Kendari, Radarsultra.co.id – Berdasarkan data Badan Pusat Statistik (BPS) ada 8 kabupaten di Sulawesi Tenggara (Sultra) yang menjadi lumbung produksi jagung hingga Agustus 2018.
Kepala Dinas Tanaman Pangan dan Peternakan (Distanak) Sultra, Muhammad Nasir mengatakan, kedelapan kabupaten itu adalah Buton, Muna, Konawe, Konawe Selatan (Konsel), Kolaka Utara (Kolut), Kolaka Timur (Koltim), Muna Barat (Mubar) dan Kolaka.
Lebih rinci, ia menjelaskan, pada realisasi periode I (Januari-April) dan periode II (Mei-Agustus) 2018 Buton memproduksi jagung sebanyak 4.146 ton, Muna 13.154 ton, Konawe 9.312 ton, Konsel 18.847 ton, Kolut 70.644 ton, Koltim 9.287 ton, Mubar 17.333 ton dan Kolaka 5.908 ton.
Sementara itu, realisasi luas panen di Buton 1.227 hektar, Muna 7.867 hektar, Konawe 2.151 hektar, Konsel 4.929 hektar, Kolut 11.338 hektar, Koltim 2.452 hektar, Mubar 6.157 hektar dan Kolaka 1.094 hektar.
“secara umum realisasi produksi jagung Januari-April 2018 di Sultra mencapai 105.373 ton dengan provitas 37.29 kuintal/hektar dan luas panen 28.259 hektar,” kata Nasir saat dikonfirmasi, Kamis (15/11/2018).

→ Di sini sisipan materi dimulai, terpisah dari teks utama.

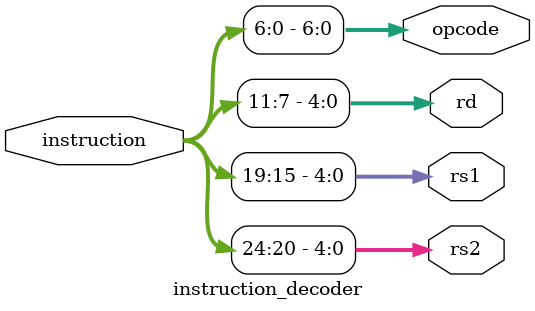
<source format=sv>
module instruction_decoder (
    input logic [31:0] instruction,

    output logic [4:0] rs2,
    output logic [4:0] rs1,
    output logic [4:0] rd,
    output logic [6:0] opcode
);

  assign rs2 = instruction[24:20];
  assign rs1 = instruction[19:15];
  assign rd = instruction[11:7];
  assign opcode = instruction[6:0];

endmodule

</source>
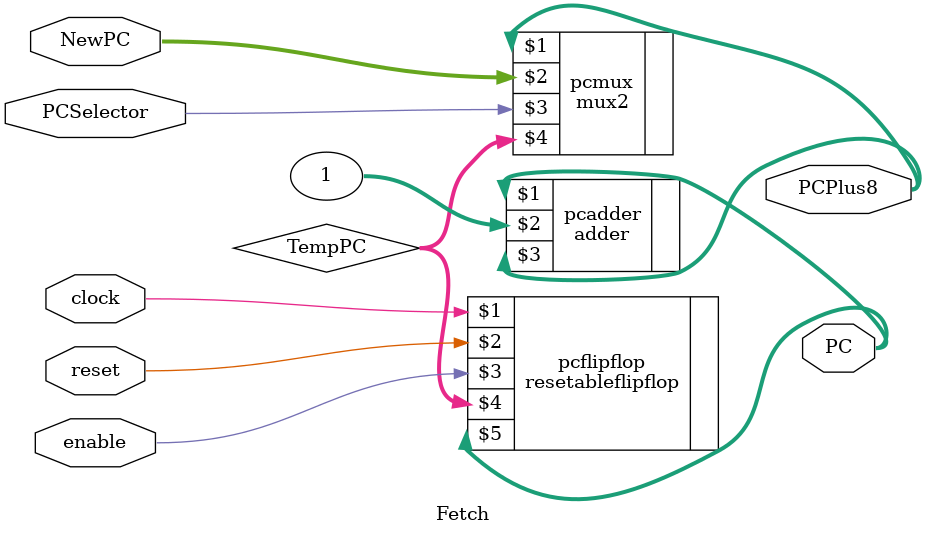
<source format=sv>
/*
	Fetch  Module
	Inputs: 
	- NewPC : new pc
   - PCSelector: indicates which pc value to use
	- clock
	- reset
	Outputs:
	- PC: the current PC value
	- PCPlus8: PC + 4?
*/
module Fetch #(parameter WIDTH = 8)
	(input logic [WIDTH-1:0] NewPC,
	 input logic PCSelector, clock, reset, enable,
	 output logic [WIDTH-1:0] PC, PCPlus8
	 );
	
	logic [WIDTH-1:0] TempPC;
	
	resetableflipflop  #(WIDTH) pcflipflop(clock, reset, enable, TempPC ,PC);
	mux2  #(WIDTH) pcmux (PCPlus8, NewPC, PCSelector, TempPC);
	adder  #(WIDTH) pcadder(PC, 1, PCPlus8);
	
endmodule
</source>
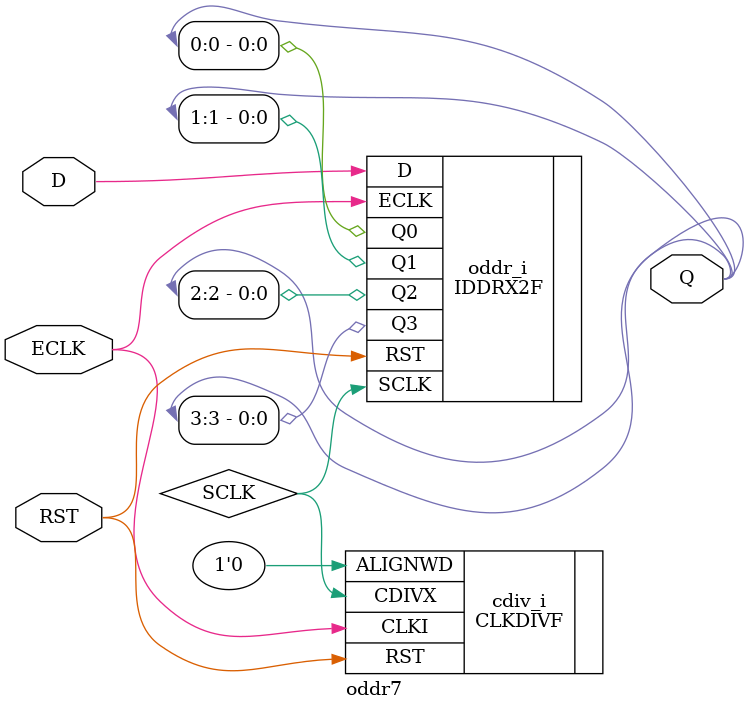
<source format=v>
module oddr7(input D, input ECLK, RST, output [3:0] Q);
wire SCLK;

CLKDIVF #(.DIV("2.0")) cdiv_i (.CLKI(ECLK), .RST(RST), .ALIGNWD(1'b0), .CDIVX(SCLK));

IDDRX2F oddr_i(.Q0(Q[0]), .Q1(Q[1]), .Q2(Q[2]), .Q3(Q[3]),
               .ECLK(ECLK), .SCLK(SCLK), .RST(RST),
               .D(D));
endmodule

</source>
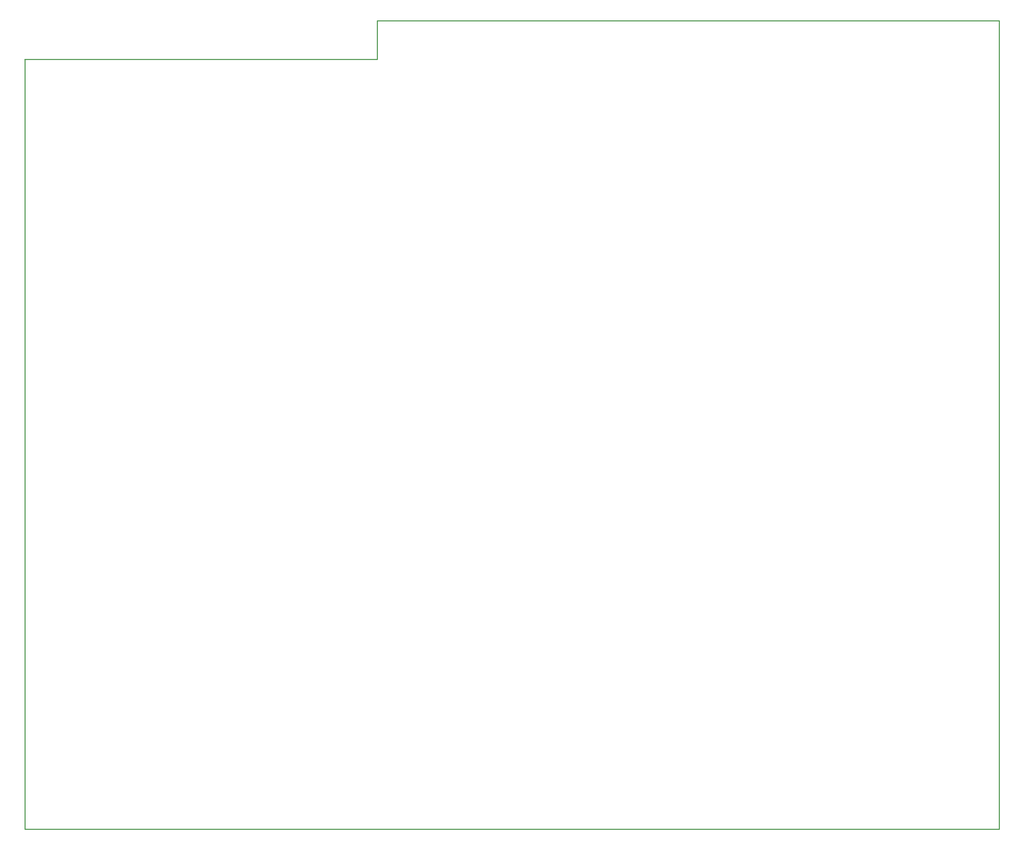
<source format=gbr>
%FSLAX34Y34*%
%MOMM*%
%LNOUTLINE*%
G71*
G01*
%ADD10C, 0.40*%
%LPD*%
G54D10*
X1505744Y3458369D02*
X4163220Y3458369D01*
X4163220Y0D01*
X0Y0D01*
X0Y3293269D01*
G54D10*
X-396Y3293269D02*
X1505347Y3293269D01*
X1505347Y3458369D01*
M02*

</source>
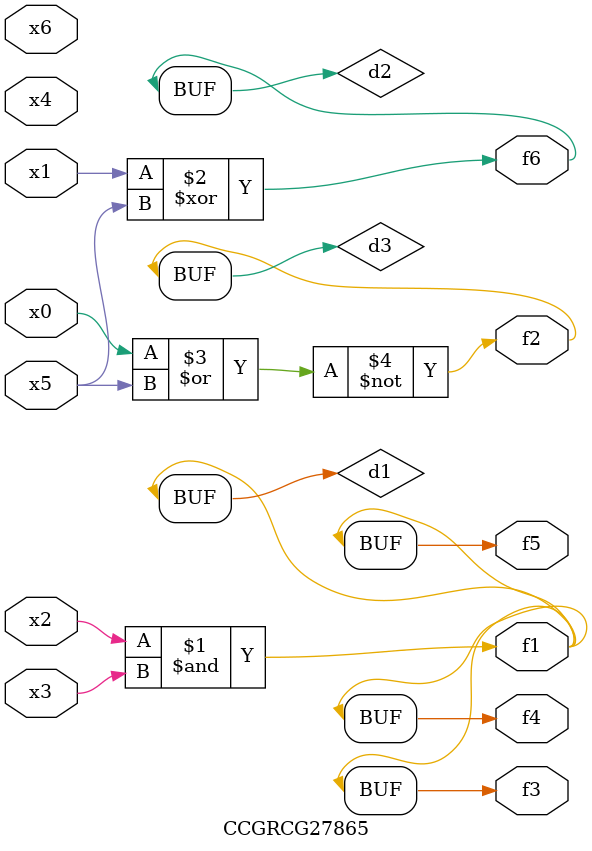
<source format=v>
module CCGRCG27865(
	input x0, x1, x2, x3, x4, x5, x6,
	output f1, f2, f3, f4, f5, f6
);

	wire d1, d2, d3;

	and (d1, x2, x3);
	xor (d2, x1, x5);
	nor (d3, x0, x5);
	assign f1 = d1;
	assign f2 = d3;
	assign f3 = d1;
	assign f4 = d1;
	assign f5 = d1;
	assign f6 = d2;
endmodule

</source>
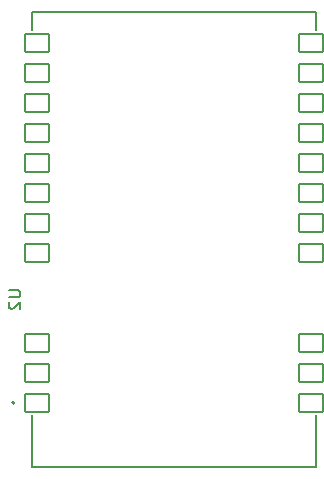
<source format=gbo>
G04 #@! TF.GenerationSoftware,KiCad,Pcbnew,7.0.11-2.fc39*
G04 #@! TF.CreationDate,2024-03-24T03:41:49+08:00*
G04 #@! TF.ProjectId,ikoka-nano-meshtastic-device,696b6f6b-612d-46e6-916e-6f2d6d657368,1.1*
G04 #@! TF.SameCoordinates,Original*
G04 #@! TF.FileFunction,Legend,Bot*
G04 #@! TF.FilePolarity,Positive*
%FSLAX46Y46*%
G04 Gerber Fmt 4.6, Leading zero omitted, Abs format (unit mm)*
G04 Created by KiCad (PCBNEW 7.0.11-2.fc39) date 2024-03-24 03:41:49*
%MOMM*%
%LPD*%
G01*
G04 APERTURE LIST*
G04 Aperture macros list*
%AMRoundRect*
0 Rectangle with rounded corners*
0 $1 Rounding radius*
0 $2 $3 $4 $5 $6 $7 $8 $9 X,Y pos of 4 corners*
0 Add a 4 corners polygon primitive as box body*
4,1,4,$2,$3,$4,$5,$6,$7,$8,$9,$2,$3,0*
0 Add four circle primitives for the rounded corners*
1,1,$1+$1,$2,$3*
1,1,$1+$1,$4,$5*
1,1,$1+$1,$6,$7*
1,1,$1+$1,$8,$9*
0 Add four rect primitives between the rounded corners*
20,1,$1+$1,$2,$3,$4,$5,0*
20,1,$1+$1,$4,$5,$6,$7,0*
20,1,$1+$1,$6,$7,$8,$9,0*
20,1,$1+$1,$8,$9,$2,$3,0*%
G04 Aperture macros list end*
%ADD10C,0.150000*%
%ADD11C,0.127000*%
%ADD12C,0.200000*%
%ADD13C,0.722000*%
%ADD14C,3.302000*%
%ADD15RoundRect,0.102000X1.040000X0.755000X-1.040000X0.755000X-1.040000X-0.755000X1.040000X-0.755000X0*%
G04 APERTURE END LIST*
D10*
X138392819Y-105918095D02*
X139202342Y-105918095D01*
X139202342Y-105918095D02*
X139297580Y-105965714D01*
X139297580Y-105965714D02*
X139345200Y-106013333D01*
X139345200Y-106013333D02*
X139392819Y-106108571D01*
X139392819Y-106108571D02*
X139392819Y-106299047D01*
X139392819Y-106299047D02*
X139345200Y-106394285D01*
X139345200Y-106394285D02*
X139297580Y-106441904D01*
X139297580Y-106441904D02*
X139202342Y-106489523D01*
X139202342Y-106489523D02*
X138392819Y-106489523D01*
X138488057Y-106918095D02*
X138440438Y-106965714D01*
X138440438Y-106965714D02*
X138392819Y-107060952D01*
X138392819Y-107060952D02*
X138392819Y-107299047D01*
X138392819Y-107299047D02*
X138440438Y-107394285D01*
X138440438Y-107394285D02*
X138488057Y-107441904D01*
X138488057Y-107441904D02*
X138583295Y-107489523D01*
X138583295Y-107489523D02*
X138678533Y-107489523D01*
X138678533Y-107489523D02*
X138821390Y-107441904D01*
X138821390Y-107441904D02*
X139392819Y-106870476D01*
X139392819Y-106870476D02*
X139392819Y-107489523D01*
D11*
X164400000Y-120850000D02*
X164400000Y-116495000D01*
X164400000Y-83885000D02*
X164400000Y-82350000D01*
X164400000Y-82350000D02*
X140400000Y-82350000D01*
X140400000Y-120850000D02*
X164400000Y-120850000D01*
X140400000Y-120850000D02*
X140400000Y-116495000D01*
X140400000Y-82350000D02*
X140400000Y-83885000D01*
D12*
X138885000Y-115420000D02*
G75*
G03*
X138685000Y-115420000I-100000J0D01*
G01*
X138685000Y-115420000D02*
G75*
G03*
X138885000Y-115420000I100000J0D01*
G01*
%LPC*%
D13*
X148189000Y-91694000D02*
G75*
G03*
X147467000Y-91694000I-361000J0D01*
G01*
X147467000Y-91694000D02*
G75*
G03*
X148189000Y-91694000I361000J0D01*
G01*
D14*
X168910000Y-118110000D03*
X135890000Y-85090000D03*
X168910000Y-85090000D03*
X135890000Y-118110000D03*
D15*
X140825000Y-115420000D03*
X140825000Y-112880000D03*
X140825000Y-110340000D03*
X140825000Y-102740000D03*
X140825000Y-100200000D03*
X140825000Y-97660000D03*
X140825000Y-95120000D03*
X140825000Y-92580000D03*
X140825000Y-90040000D03*
X140825000Y-87500000D03*
X140825000Y-84960000D03*
X163975000Y-84960000D03*
X163975000Y-87500000D03*
X163975000Y-90040000D03*
X163975000Y-92580000D03*
X163975000Y-95120000D03*
X163975000Y-97660000D03*
X163975000Y-100200000D03*
X163975000Y-102740000D03*
X163975000Y-110340000D03*
X163975000Y-112880000D03*
X163975000Y-115420000D03*
%LPD*%
M02*

</source>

Realisasi produksi Mei-Agustus 2018 mencapai 58.066 ton, provitas 41.42 ku/ha dan luas panen 14.020 hektar.
Tahun 2016 produksi jagung mencapai 90.007 ton, naik 91.18 persen pada tahun 2017 menjadi 172.078 ton. Kemudian naik 24.95 persen pada angka produksi sementara atau angka ramalan tahun 2018 sebesar 214.989 ton.
Ini seiring dengan peningkatan luas panen, dari tahun 2016 yang hanya sekitar 30.816 hektar naik 49 persen di tahun 2017 menjadi 45.917 hektar. Kemudian luas panen sementara atau angka ramalan tahun 2018 juga naik 17.74 persen menjadi 54.062 hektar.